The Italians – flying Italian and EU flags being part of the European Union presence in Somalia, it was reported, were hit at a place not far from the Ministry of Defense in the Dayniile area of the terror-besieged city.

Mogadishu, Somalia. EU Convoy
REUTERS/Feisal Omar

No casualties were immediately released of the incident but eyewitnesses state that at least one of the Army-issue Italian vehicles was heavily damaged and was towed away.

The Somalia National Army (SNA), later, said that none o the Italians were injured or killed but that the blast killed two civilians who were in the area, a statement that needed to be taken with a heavy dose of salts.
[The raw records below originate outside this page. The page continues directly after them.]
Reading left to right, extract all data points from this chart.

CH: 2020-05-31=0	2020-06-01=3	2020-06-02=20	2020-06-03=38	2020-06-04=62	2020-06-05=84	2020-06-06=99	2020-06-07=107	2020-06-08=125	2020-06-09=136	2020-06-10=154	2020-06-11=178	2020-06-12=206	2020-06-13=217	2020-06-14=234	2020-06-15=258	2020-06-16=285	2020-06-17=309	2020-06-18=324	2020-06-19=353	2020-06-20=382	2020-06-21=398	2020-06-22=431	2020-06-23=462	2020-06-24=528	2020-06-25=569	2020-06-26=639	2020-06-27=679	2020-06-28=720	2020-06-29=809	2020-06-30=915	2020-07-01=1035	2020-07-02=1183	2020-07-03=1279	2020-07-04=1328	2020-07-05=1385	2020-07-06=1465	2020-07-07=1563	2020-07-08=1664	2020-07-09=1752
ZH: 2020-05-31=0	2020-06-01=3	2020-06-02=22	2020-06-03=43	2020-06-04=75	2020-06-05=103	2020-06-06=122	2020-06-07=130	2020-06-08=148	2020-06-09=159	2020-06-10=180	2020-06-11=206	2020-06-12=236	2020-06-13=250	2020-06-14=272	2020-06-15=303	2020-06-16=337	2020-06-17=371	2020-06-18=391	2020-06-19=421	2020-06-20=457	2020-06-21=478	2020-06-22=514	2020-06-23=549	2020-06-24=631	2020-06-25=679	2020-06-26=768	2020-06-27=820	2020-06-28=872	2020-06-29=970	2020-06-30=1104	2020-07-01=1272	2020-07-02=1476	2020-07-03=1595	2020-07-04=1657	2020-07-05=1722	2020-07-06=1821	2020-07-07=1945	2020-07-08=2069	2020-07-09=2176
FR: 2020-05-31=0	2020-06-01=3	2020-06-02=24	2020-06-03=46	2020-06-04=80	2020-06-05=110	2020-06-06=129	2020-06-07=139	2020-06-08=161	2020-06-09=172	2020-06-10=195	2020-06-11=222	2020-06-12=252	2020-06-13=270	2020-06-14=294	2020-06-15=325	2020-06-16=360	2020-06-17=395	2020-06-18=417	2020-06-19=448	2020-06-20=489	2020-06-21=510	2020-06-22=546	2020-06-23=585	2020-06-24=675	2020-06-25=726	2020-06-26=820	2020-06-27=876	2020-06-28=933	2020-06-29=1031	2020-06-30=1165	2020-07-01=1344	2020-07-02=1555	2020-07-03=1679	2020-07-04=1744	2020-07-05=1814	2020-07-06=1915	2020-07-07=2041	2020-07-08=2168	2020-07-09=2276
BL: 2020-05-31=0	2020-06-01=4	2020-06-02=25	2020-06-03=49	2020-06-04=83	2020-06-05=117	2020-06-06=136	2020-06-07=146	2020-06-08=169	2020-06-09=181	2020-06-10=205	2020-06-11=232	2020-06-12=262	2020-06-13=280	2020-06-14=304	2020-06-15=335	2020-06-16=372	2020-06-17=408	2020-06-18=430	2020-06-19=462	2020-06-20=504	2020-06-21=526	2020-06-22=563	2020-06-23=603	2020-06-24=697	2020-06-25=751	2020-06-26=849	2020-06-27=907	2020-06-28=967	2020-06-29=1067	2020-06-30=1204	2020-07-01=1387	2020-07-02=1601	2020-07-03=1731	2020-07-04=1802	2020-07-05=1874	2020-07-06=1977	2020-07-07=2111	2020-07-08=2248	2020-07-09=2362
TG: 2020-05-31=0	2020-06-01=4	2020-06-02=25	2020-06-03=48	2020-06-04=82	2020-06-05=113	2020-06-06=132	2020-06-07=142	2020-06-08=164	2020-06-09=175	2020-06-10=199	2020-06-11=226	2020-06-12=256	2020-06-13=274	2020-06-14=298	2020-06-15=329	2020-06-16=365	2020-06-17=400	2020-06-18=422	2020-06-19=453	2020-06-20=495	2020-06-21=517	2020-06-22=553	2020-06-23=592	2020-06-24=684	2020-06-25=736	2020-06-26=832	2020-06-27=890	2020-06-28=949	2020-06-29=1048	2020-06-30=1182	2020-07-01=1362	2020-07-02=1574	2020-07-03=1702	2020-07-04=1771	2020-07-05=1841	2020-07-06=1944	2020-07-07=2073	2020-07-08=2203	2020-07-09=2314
That civilians who were passing by were killed and none of the personnel in the direct hit vehicle did not even report minor injuries was, observers, the tallest as doctored stories usually come.

Al Shabaab claimed responsibility for the attack.

Nobody knows for certain the exact number of foreign troops other than AMISOM supporting the Western-backed Mogadishu government ion security matters but, as reports go, the Italians operating from the Halane area were officially put at 220 officers and NCOs on army training assignments.

The Al Qaeda-linked Islamist fighters were driven out of Mogadishu in 2011 but, since then, have changed operational offensives to other modes more in line with guerilla warfare tactics.

The Group captured a town only 30 kilometers outside Baidoa, the capital of the Federal Southwest State of Somalia, itself about 250 kms southwest of Mogadishu.

The Group has, of late, picked up its hit-and-run operations in the Middle and Lower Shabelle sub-regions, flanking the capital to the north and southwest, as well as in Mogadishu itself.

What has not been explained in the merry-go-round clashes between the government’s SNA and Al Shabaab is why the army keeps moving out of posts, villages, and towns under their control which are immediately taken over by Shabaab as if on signal, only for the army to return a day or a week later to take it back – most times without much casualties.

“This is an unspoken strategy which, however, al players adhere to aiming to keep the threat of Al Shabaab alive in order to keep international funds pouring in,” a political observer told Somtribune.